Pendidikan Pemilih Berkelanjutan: Upaya Mewujudkan Meaningful Participation

Komisioner KPU Gowa, Dr Suardi Mansing --
Oleh : Dr. Suardi Mansing, S.Pd.I., M.Pd.I. Komisioner KPU Gowa (Ketua Divisi Sosdiklih, Parmas, & SDM)
Pemilihan umum (pemilu) merupakan pilar utama demokrasi yang memberikan kesempatan kepada rakyat untuk menentukan arah kepemimpinan dan kebijakan negara. Namun, keberhasilan pemilu tidak hanya diukur dari tingginya angka partisipasi pemilih, melainkan juga dari kualitas partisipasi tersebut.
Di sinilah konsep meaningful participation atau partisipasi bermakna menjadi relevan. Partisipasi bermakna mengacu pada keterlibatan masyarakat yang tidak sekadar hadir dan mencoblos di tempat pemungutan suara (TPS), tetapi juga memahami, mengkritisi, dan memberikan kontribusi substantif dalam proses demokrasi, baik saat pemilu maupun pemilihan (Pilkada).
Meaningful participation dalam konteks pemilu maupun pemilihan, dapat dipahami sebagai keterlibatan warga negara yang aktif, informatif, dan reflektif dalam seluruh tahapan proses elektoral.

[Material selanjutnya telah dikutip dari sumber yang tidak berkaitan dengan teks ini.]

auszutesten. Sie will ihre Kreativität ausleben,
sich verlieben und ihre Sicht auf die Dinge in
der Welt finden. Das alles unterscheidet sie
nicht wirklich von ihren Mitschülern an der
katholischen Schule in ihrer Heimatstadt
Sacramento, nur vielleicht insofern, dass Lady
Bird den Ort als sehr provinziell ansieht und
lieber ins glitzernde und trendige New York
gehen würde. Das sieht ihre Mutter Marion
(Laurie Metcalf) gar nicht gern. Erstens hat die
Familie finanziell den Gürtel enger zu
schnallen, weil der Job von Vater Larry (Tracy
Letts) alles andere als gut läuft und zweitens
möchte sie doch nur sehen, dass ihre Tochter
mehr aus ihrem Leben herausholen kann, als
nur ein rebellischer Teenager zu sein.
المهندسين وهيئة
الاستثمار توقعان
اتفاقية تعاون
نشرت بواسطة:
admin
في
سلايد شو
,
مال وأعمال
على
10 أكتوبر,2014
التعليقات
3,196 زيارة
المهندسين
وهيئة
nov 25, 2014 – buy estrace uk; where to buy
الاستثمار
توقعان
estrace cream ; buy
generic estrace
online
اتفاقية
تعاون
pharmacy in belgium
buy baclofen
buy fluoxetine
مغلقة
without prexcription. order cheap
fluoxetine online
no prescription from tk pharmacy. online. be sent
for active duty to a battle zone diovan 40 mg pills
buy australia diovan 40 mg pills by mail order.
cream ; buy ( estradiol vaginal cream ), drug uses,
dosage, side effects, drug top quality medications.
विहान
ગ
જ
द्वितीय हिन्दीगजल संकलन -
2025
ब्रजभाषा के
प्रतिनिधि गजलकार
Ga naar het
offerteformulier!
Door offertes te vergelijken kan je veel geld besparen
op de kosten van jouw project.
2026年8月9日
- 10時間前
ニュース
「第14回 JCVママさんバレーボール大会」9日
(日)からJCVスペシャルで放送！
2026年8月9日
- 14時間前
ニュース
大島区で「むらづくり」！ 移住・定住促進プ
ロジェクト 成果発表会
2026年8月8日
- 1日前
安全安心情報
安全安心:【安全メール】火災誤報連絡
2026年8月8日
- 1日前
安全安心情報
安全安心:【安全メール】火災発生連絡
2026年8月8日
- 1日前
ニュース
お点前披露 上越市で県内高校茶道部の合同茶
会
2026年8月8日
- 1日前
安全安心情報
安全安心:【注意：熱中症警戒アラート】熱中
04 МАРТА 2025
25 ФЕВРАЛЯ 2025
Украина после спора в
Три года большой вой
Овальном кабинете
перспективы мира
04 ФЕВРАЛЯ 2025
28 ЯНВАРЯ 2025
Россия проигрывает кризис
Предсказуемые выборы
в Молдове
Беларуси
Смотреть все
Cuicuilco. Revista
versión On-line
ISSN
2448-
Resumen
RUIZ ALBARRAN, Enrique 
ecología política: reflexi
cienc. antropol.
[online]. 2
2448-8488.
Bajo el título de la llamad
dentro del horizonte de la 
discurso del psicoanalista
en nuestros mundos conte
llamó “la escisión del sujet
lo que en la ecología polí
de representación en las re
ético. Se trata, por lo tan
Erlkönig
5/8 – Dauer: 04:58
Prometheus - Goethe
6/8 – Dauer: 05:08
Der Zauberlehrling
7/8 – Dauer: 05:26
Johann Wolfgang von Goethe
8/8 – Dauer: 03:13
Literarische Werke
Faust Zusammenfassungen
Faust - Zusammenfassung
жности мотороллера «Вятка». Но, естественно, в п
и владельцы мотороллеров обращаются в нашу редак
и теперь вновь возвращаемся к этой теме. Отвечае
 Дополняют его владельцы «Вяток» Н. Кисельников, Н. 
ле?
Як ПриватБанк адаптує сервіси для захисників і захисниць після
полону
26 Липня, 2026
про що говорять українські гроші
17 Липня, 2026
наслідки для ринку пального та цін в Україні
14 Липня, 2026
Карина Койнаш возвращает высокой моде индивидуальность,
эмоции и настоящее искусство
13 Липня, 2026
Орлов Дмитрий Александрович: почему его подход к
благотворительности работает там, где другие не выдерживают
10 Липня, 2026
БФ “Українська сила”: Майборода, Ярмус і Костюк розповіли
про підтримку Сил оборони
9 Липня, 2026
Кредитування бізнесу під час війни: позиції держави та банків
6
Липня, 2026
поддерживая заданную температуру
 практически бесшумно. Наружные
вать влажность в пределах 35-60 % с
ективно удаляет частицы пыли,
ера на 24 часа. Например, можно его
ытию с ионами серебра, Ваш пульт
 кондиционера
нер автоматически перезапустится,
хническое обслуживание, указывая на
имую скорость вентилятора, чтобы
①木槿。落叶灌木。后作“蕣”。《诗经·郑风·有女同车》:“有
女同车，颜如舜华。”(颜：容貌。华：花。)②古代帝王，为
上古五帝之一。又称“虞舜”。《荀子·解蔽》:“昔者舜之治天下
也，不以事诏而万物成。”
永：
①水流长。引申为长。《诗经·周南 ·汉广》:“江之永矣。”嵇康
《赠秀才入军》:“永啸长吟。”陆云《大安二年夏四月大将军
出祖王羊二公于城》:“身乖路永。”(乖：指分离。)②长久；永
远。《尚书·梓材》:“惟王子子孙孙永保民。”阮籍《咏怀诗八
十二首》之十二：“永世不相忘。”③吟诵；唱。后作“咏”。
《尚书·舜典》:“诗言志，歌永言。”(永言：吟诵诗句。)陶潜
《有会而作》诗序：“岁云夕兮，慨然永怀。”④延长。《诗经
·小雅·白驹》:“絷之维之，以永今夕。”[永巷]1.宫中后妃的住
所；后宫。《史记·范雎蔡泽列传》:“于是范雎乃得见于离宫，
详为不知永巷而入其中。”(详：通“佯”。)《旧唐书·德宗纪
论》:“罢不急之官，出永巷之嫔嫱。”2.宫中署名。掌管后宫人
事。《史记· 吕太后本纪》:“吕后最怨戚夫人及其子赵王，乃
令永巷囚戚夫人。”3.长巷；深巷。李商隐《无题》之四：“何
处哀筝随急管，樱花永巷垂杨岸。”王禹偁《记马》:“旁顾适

Konsep ini melampaui partisipasi pasif yang hanya mengandalkan kehadiran fisik di tempat pemungutan suara.
Partisipasi bermakna mencakup beberapa dimensi penting, seperti pemahaman terhadap isu-isu politik dan kebijakan publik, kemampuan untuk membuat pilihan yang rasional berdasarkan informasi yang akurat, keterlibatan dalam diskusi publik dan deliberasi politik, serta pengawasan terhadap proses pemilu dan kinerja para pemimpin terpilih.
Dalam praktiknya, meaningful participation mensyaratkan adanya literasi politik yang memadai di kalangan masyarakat, minimal pemilih tidak hanya mengetahui siapa kandidat yang akan dipilih, tetapi juga memahami visi, misi, track record, dan program kerja yang ditawarkan.
Lebih jauh lagi, pemilih yang berpartisipasi secara bermakna mampu menganalisis kesesuaian antara janji kampanye dengan kebutuhan riil masyarakat, relevansi antara ruang kewenangan jabatan dengan janji kampanye, serta memprediksi dampak dari pilihan politik yang diambil, minimal memprediksi implikasinya terhadap pekerjaan atau aktivitas kesehariannya.
Meskipun ideal, meaningful participation tentu menghadapi berbagai tantangan dalam upaya atau proses implementasinya. Salah satu tantangan utamanya adalah rendahnya tingkat literasi politik masyarakat Indonesia saat ini.
Hal itu disebabkan karena masih banyaknya pemilih yang tidak memiliki akses terhadap informasi politik yang berkualitas, atau bahkan justru terpapar oleh disinformasi dan hoaks yang menyesatkan.
Selain itu, yang tidak bisa dipungkiri juga bahwa kondisi tersebut semakin diperparah oleh masih maraknya politik uang dan transaksional yang menggerus esensi demokrasi dengan mereduksi pemilu menjadi sekadar ruang pertukaran suara dengan materi.
Tantangan lainnya adalah ketimpangan akses terhadap ruang partisipasi politik. Kelompok marginal seperti perempuan, masyarakat adat, penyandang disabilitas, dan komunitas di daerah atau wilayah terpencil, termasuk yang jauh dari pusat ruang-ruang publik seperti pedesaan, seringkali menghadapi hambatan struktural dan kultural yang membatasi keterlibatan mereka dalam proses politik.
Padahal, nilai inklusivitas merupakan prasyarat bagi terciptanya meaningful participation yang sejati, sesuai prinsip pendidikan pemilih yang digalakkan oleh KPU.
Selain itu, ruang partisipasi politik yang autentik oleh aktor politik masih terlihat sempit karena masyarakat masih menjadi objek mobilisasi massa saja ketika pemilu.
Untuk mewujudkan meaningful participation dalam pemilu, diperlukan upaya sistematis dari KPU dengan bantuan berbagai pihak. Tajuk program pendidikan pemilih berkelanjutan sebagai upaya sistematis itu, secara praktikal diwujudkan melalui: pertama, "KPU Mengajar" dengan memprioritas pendidikan politik melalui jalur formal di sekolah.